──────── Data under study
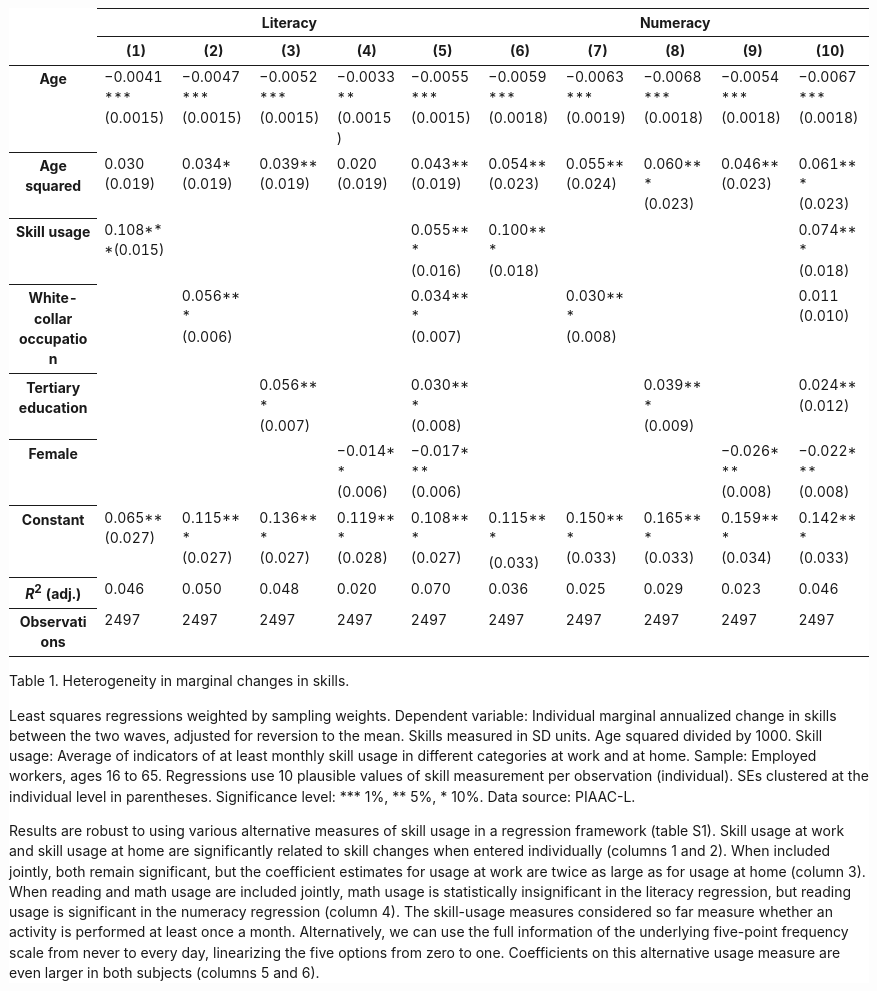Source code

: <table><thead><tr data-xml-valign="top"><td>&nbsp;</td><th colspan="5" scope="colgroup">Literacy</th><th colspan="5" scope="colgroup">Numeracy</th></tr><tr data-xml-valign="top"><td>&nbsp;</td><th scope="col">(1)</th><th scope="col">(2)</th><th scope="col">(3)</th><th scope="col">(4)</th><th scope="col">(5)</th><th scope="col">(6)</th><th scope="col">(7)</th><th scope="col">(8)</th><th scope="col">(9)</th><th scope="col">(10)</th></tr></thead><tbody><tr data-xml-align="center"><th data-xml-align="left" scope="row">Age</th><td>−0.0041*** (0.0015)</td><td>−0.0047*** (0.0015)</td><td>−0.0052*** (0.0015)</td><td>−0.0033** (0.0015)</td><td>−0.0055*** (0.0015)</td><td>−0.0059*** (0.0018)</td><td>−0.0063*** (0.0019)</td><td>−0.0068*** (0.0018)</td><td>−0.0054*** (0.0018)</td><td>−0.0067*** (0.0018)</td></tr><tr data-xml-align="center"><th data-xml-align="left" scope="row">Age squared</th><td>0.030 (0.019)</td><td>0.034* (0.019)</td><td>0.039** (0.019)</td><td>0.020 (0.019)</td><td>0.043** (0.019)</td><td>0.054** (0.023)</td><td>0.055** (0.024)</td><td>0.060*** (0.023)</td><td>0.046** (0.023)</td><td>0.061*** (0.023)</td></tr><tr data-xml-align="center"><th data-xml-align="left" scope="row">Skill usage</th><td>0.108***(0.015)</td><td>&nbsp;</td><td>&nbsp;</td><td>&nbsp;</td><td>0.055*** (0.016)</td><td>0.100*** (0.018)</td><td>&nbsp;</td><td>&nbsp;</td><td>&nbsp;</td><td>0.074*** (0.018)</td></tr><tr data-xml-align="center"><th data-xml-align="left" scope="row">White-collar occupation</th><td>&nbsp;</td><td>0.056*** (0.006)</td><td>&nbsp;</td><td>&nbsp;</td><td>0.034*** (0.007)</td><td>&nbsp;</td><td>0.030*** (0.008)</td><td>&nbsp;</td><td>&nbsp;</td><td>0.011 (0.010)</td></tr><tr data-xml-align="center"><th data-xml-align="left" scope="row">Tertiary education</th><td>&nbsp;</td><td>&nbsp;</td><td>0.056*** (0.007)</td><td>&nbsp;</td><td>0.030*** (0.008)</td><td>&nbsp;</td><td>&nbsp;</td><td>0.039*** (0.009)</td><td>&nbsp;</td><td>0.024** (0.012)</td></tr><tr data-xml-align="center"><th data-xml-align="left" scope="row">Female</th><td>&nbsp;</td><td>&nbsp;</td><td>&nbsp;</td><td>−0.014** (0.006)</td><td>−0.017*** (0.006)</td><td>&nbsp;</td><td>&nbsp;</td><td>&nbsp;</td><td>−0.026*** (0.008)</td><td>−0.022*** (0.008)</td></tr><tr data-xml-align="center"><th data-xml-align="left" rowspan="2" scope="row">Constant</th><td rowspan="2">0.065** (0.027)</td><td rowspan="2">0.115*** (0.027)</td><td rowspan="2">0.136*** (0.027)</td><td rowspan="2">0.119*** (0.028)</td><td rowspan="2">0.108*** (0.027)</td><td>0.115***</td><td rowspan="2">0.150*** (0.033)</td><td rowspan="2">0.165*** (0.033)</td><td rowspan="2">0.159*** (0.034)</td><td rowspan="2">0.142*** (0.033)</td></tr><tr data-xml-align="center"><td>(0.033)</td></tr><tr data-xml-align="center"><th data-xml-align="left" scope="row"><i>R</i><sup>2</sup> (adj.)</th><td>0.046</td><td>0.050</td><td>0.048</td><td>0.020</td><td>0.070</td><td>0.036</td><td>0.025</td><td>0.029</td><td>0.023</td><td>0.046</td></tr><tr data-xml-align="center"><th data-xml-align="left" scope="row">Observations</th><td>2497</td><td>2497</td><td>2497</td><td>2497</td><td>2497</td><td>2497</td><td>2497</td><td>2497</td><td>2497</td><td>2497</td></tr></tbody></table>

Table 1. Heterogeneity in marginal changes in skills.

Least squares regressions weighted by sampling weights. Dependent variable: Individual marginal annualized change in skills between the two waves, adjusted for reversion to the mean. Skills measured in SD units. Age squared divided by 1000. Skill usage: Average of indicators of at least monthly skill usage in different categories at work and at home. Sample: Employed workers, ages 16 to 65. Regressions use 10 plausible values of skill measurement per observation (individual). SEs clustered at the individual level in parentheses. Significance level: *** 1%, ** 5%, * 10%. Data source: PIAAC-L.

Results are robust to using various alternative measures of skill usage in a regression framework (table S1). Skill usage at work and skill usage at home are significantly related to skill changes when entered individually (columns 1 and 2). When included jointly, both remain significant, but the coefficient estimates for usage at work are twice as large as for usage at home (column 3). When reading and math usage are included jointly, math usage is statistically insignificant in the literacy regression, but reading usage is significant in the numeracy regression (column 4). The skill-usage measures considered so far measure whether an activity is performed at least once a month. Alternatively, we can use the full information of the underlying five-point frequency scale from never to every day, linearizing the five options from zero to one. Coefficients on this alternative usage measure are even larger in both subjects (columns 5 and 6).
────────────────
### [Exercise aim]
Omit each picture, then return all of the listing exactly as it stands.

### [Your response]
Source code

: <table><thead><tr data-xml-valign="top"><td>&nbsp;</td><th colspan="5" scope="colgroup">Literacy</th><th colspan="5" scope="colgroup">Numeracy</th></tr><tr data-xml-valign="top"><td>&nbsp;</td><th scope="col">(1)</th><th scope="col">(2)</th><th scope="col">(3)</th><th scope="col">(4)</th><th scope="col">(5)</th><th scope="col">(6)</th><th scope="col">(7)</th><th scope="col">(8)</th><th scope="col">(9)</th><th scope="col">(10)</th></tr></thead><tbody><tr data-xml-align="center"><th data-xml-align="left" scope="row">Age</th><td>−0.0041*** (0.0015)</td><td>−0.0047*** (0.0015)</td><td>−0.0052*** (0.0015)</td><td>−0.0033** (0.0015)</td><td>−0.0055*** (0.0015)</td><td>−0.0059*** (0.0018)</td><td>−0.0063*** (0.0019)</td><td>−0.0068*** (0.0018)</td><td>−0.0054*** (0.0018)</td><td>−0.0067*** (0.0018)</td></tr><tr data-xml-align="center"><th data-xml-align="left" scope="row">Age squared</th><td>0.030 (0.019)</td><td>0.034* (0.019)</td><td>0.039** (0.019)</td><td>0.020 (0.019)</td><td>0.043** (0.019)</td><td>0.054** (0.023)</td><td>0.055** (0.024)</td><td>0.060*** (0.023)</td><td>0.046** (0.023)</td><td>0.061*** (0.023)</td></tr><tr data-xml-align="center"><th data-xml-align="left" scope="row">Skill usage</th><td>0.108***(0.015)</td><td>&nbsp;</td><td>&nbsp;</td><td>&nbsp;</td><td>0.055*** (0.016)</td><td>0.100*** (0.018)</td><td>&nbsp;</td><td>&nbsp;</td><td>&nbsp;</td><td>0.074*** (0.018)</td></tr><tr data-xml-align="center"><th data-xml-align="left" scope="row">White-collar occupation</th><td>&nbsp;</td><td>0.056*** (0.006)</td><td>&nbsp;</td><td>&nbsp;</td><td>0.034*** (0.007)</td><td>&nbsp;</td><td>0.030*** (0.008)</td><td>&nbsp;</td><td>&nbsp;</td><td>0.011 (0.010)</td></tr><tr data-xml-align="center"><th data-xml-align="left" scope="row">Tertiary education</th><td>&nbsp;</td><td>&nbsp;</td><td>0.056*** (0.007)</td><td>&nbsp;</td><td>0.030*** (0.008)</td><td>&nbsp;</td><td>&nbsp;</td><td>0.039*** (0.009)</td><td>&nbsp;</td><td>0.024** (0.012)</td></tr><tr data-xml-align="center"><th data-xml-align="left" scope="row">Female</th><td>&nbsp;</td><td>&nbsp;</td><td>&nbsp;</td><td>−0.014** (0.006)</td><td>−0.017*** (0.006)</td><td>&nbsp;</td><td>&nbsp;</td><td>&nbsp;</td><td>−0.026*** (0.008)</td><td>−0.022*** (0.008)</td></tr><tr data-xml-align="center"><th data-xml-align="left" rowspan="2" scope="row">Constant</th><td rowspan="2">0.065** (0.027)</td><td rowspan="2">0.115*** (0.027)</td><td rowspan="2">0.136*** (0.027)</td><td rowspan="2">0.119*** (0.028)</td><td rowspan="2">0.108*** (0.027)</td><td>0.115***</td><td rowspan="2">0.150*** (0.033)</td><td rowspan="2">0.165*** (0.033)</td><td rowspan="2">0.159*** (0.034)</td><td rowspan="2">0.142*** (0.033)</td></tr><tr data-xml-align="center"><td>(0.033)</td></tr><tr data-xml-align="center"><th data-xml-align="left" scope="row"><i>R</i><sup>2</sup> (adj.)</th><td>0.046</td><td>0.050</td><td>0.048</td><td>0.020</td><td>0.070</td><td>0.036</td><td>0.025</td><td>0.029</td><td>0.023</td><td>0.046</td></tr><tr data-xml-align="center"><th data-xml-align="left" scope="row">Observations</th><td>2497</td><td>2497</td><td>2497</td><td>2497</td><td>2497</td><td>2497</td><td>2497</td><td>2497</td><td>2497</td><td>2497</td></tr></tbody></table>

Table 1. Heterogeneity in marginal changes in skills.

Least squares regressions weighted by sampling weights. Dependent variable: Individual marginal annualized change in skills between the two waves, adjusted for reversion to the mean. Skills measured in SD units. Age squared divided by 1000. Skill usage: Average of indicators of at least monthly skill usage in different categories at work and at home. Sample: Employed workers, ages 16 to 65. Regressions use 10 plausible values of skill measurement per observation (individual). SEs clustered at the individual level in parentheses. Significance level: *** 1%, ** 5%, * 10%. Data source: PIAAC-L.

Results are robust to using various alternative measures of skill usage in a regression framework (table S1). Skill usage at work and skill usage at home are significantly related to skill changes when entered individually (columns 1 and 2). When included jointly, both remain significant, but the coefficient estimates for usage at work are twice as large as for usage at home (column 3). When reading and math usage are included jointly, math usage is statistically insignificant in the literacy regression, but reading usage is significant in the numeracy regression (column 4). The skill-usage measures considered so far measure whether an activity is performed at least once a month. Alternatively, we can use the full information of the underlying five-point frequency scale from never to every day, linearizing the five options from zero to one. Coefficients on this alternative usage measure are even larger in both subjects (columns 5 and 6).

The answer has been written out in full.